A tyrant is a person who rules with absolute power.

My wife has asked me several times what would make a police putd the full weight of his body through a knee on the neck of a handcuffed suspect.

Police officers, and to a much greater extent prison guards, are geared to being tyrants of the moment. Their profession—if it can truly be called that—vest with them an absolute power to do what they feel is necessary to control the moment.

Minneapolis police officer Derek Chauvin literally suffocated the life out of Charles Floyd on May 25, 2020 because he believed he had the absolute power to not only restrain but to kill Floyd to control the moment of Floyd’s arrest.

That sense of absolute power made Chauvin tone deaf (or at the very least indifferent) to Floyd’s pleas of “I can’t breathe”—just as the officer was oblivious to the crowd urging him to stop while someone in the crowd filmed the entire episode.

Floyd may have said or did something that would be insignificant to a reasonable, rational thinking person but “pissed off” Chauvin because it offended his sense of absolute power. He automatically went into that tyrant mode of, “alright mother….r, I’ll show you.”

I’ve heard those tyrant utterances a thousand times by prison guards with, “what did you say, what was that bitch, you got an attitude with me?”

Most police officers do not join the force to “protect and serve” the community anymore than a prison guard goes to work in corrections to “rehabilitate” inmates.
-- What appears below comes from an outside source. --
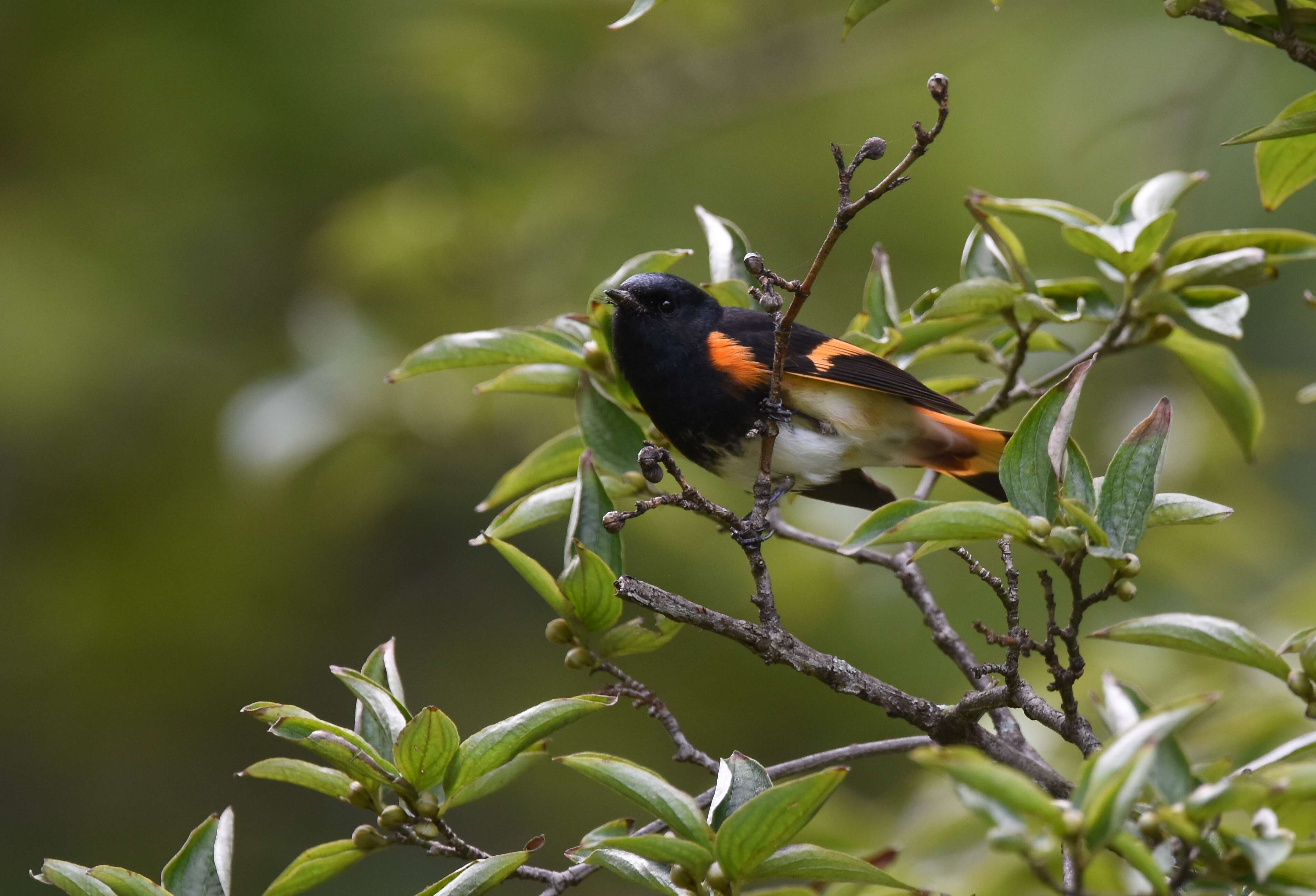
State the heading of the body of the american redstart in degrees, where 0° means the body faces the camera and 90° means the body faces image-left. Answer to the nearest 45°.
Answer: approximately 90°
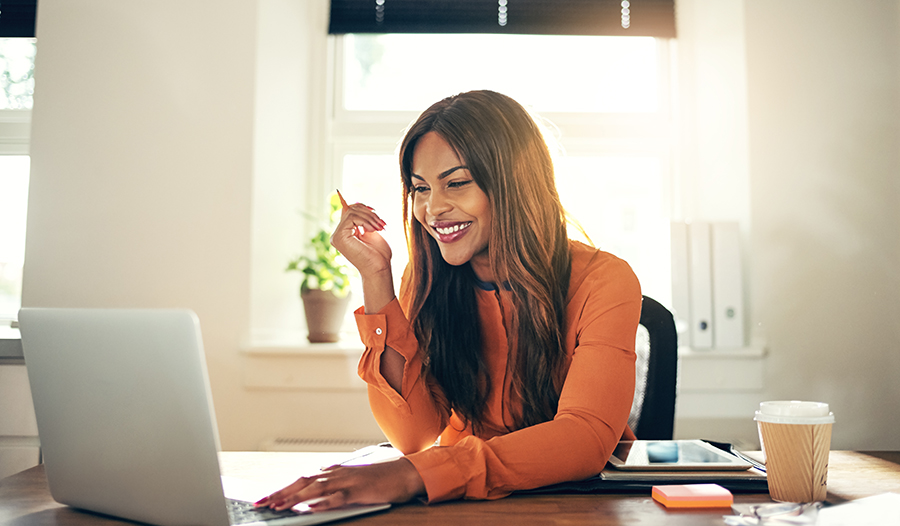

Both groups of people chose law enforcement and corrections because they are given absolute power and receive fairly good benefits with the job.

Cops and prison guards are instilled with one basic duty: control of the situation, regardless of the harm or damage that may be done in the process.

A prison warden once told me that if the inmates rebelled in his prison: “the first thing I would do is unplug my telephone, quash the rebellion by any means necessary, and then answer all the post-riot investigation questions that will come. Control, and I mean absolute control, is the primary responsibility of people running a prison.”

Policing has pretty much the same mindset. It was not Floyd’s suspected offense—an attempt to pass a counterfeit twenty dollar bill—but something Floyd may have said that triggered officer Chauvin’s need to quash the rebellion behind the words spoken.

But regardless of what Floyd may have said leading up to his being handcuffed, that perceived rebellion was quashed the moment the handcuffs were locked. Chauvin’s knee on Floyd’s neck was purposely designed to suffocate the life out of the man because he had the temerity to even indicate rebellion. That perceived rebellion made Chauvin tyrant of the moment.

Police and prison guards are an “essential service” to protect and serve an organized society—and, yes, there are good cops that do “protect and serve” the community just as there are good prison guards that maintain order and discipline in a prison setting in a measured lawful way.

But there are too many bad cops and prison guards to trust either force. This is especially true for people of color.

My advice, for whatever it is worth, is this:

When stopped by the police, say as little as possible. Respond to questions without smile or attitude. Try to get the “stop” over with as quickly as possible.

Understand this one premise: the police are not your friend, even when you call them in time of need. I say that because of this: a cop responding to a sexual assault claim in a rich neighborhood is going to have a much more deferential attitude than he would have responding to the same claim in a subsidized housing complex.

There are probably a hundred thousand inmates serving life sentences without the benefit of parole in the nation’s prison system whose crimes of violence were not as intentional, methodical, or callous as the crime committed by Derek Chauvin.

But Chauvin will never receive a life without parole sentence.

Why?

Because he was a white police officer who killed a “black criminal suspect,” albeit unarmed and handcuffed.

That is the tragic nature of our criminal justice system today.